Ma voiture à plein tube
Une nouvelle technologie permet de réduire le bruit des pots d’échappement de 25% environ. Mais les constructeurs préfèrent celle qui, à l’inverse, augmente le niveau sonore!
La circulation routière est la principale source de bruits excessifs en Suisse. Une personne sur cinq en souffre le jour, une sur six la nuit. Selon l’Office fédéral de l’environnement, les frais qu’ils engendrent représente 1,26 milliard de francs. Et le problème ne fait qu’augmenter, avec des véhicules de plus en plus nombreux et, surtout, plus grands, donc avec des moteurs plus puissants et des pneus plus larges.
Certes, le Parlement européen a décidé, en avril dernier, que le niveau sonore des voitures ne pourra plus dépasser 68 dB, mais le lobby automobile a réussi à retarder l’entrée en vigueur définitive à 2024 et à obtenir des marges (allant de 1 à 9 dB) pour les véhicules les plus puissants! Avec un tel calendrier, prévient le Groupement des responsables cantonaux de la protection contre le bruit, il faudra compter trente ans pour que le calme revienne quelque peu sur nos routes!

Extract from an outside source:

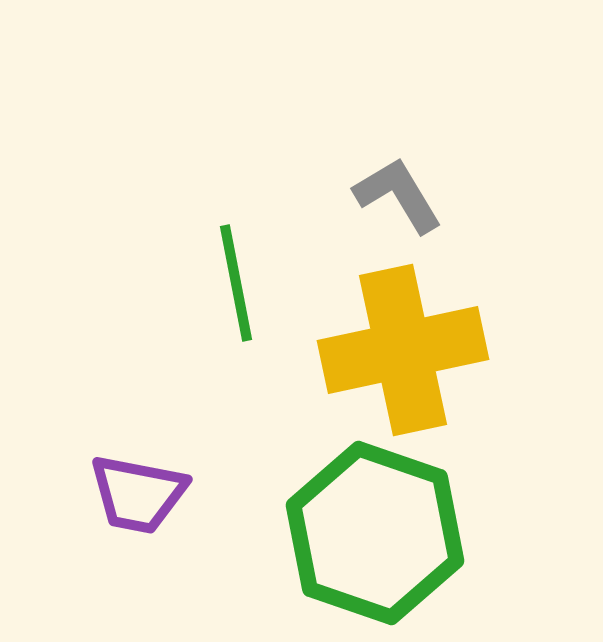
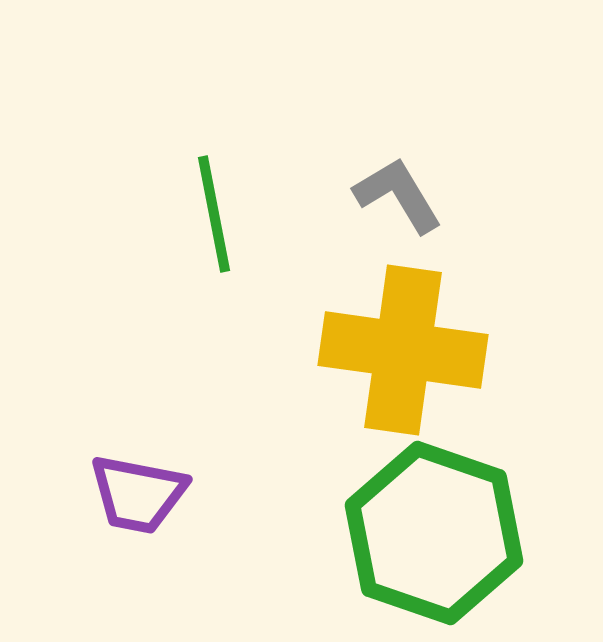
green line: moved 22 px left, 69 px up
yellow cross: rotated 20 degrees clockwise
green hexagon: moved 59 px right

Pourtant, la solution existe. Elle ressemble d’ailleurs à la technologie employée pour réduire le bruit environnant des casques d’écoute musicaux. Le pot d’échappement est équipé d’une petite boîte contenant un haut-parleur (photo ci-dessus), lequel diffuse des bruits qui vont contrer ceux émis par le moteur. C’est selon ce principe que l’entreprise allemande Eberspächer propose, notamment, son système «Active Silence», qui permet, selon elle, de réduire de 25% le niveau sonore d’une automobile. Mais elle dispose aussi de la technologie inverse, appelée «Active Sound», qui permet, par exemple, d’amplifier le son d’un moteur diesel et de produire le bruit d’une voiture de sport! Or, si aucune firme automobile n’a cru bon d'opter pour le système silencieux en série, cinq marques renommées ont, en revanche, jeté leur dévolu sur celui qui augmente le bruit! Ainsi en va-t-il du break diesel A6 d'Audi. Et interpellé par notre rédaction, le constructeur allemand ne voit pas pourquoi il ferait de même avec un réducteur de bruit, ses véhicules respectant les normes légales. C’est dit!
Pourtant, les deux systèmes ont un coût presque identique: environ 1600 fr. Une somme qu’il serait, bien entendu, possible de diminuer avec une production en série. Moralité, si on ose dire: les constructeurs sont prêts à débourser ce qu’il faut pour faire hurler leurs moteurs, mais rechignent à la moindre dépense supplémentaire pour diminuer le fléau du bruit.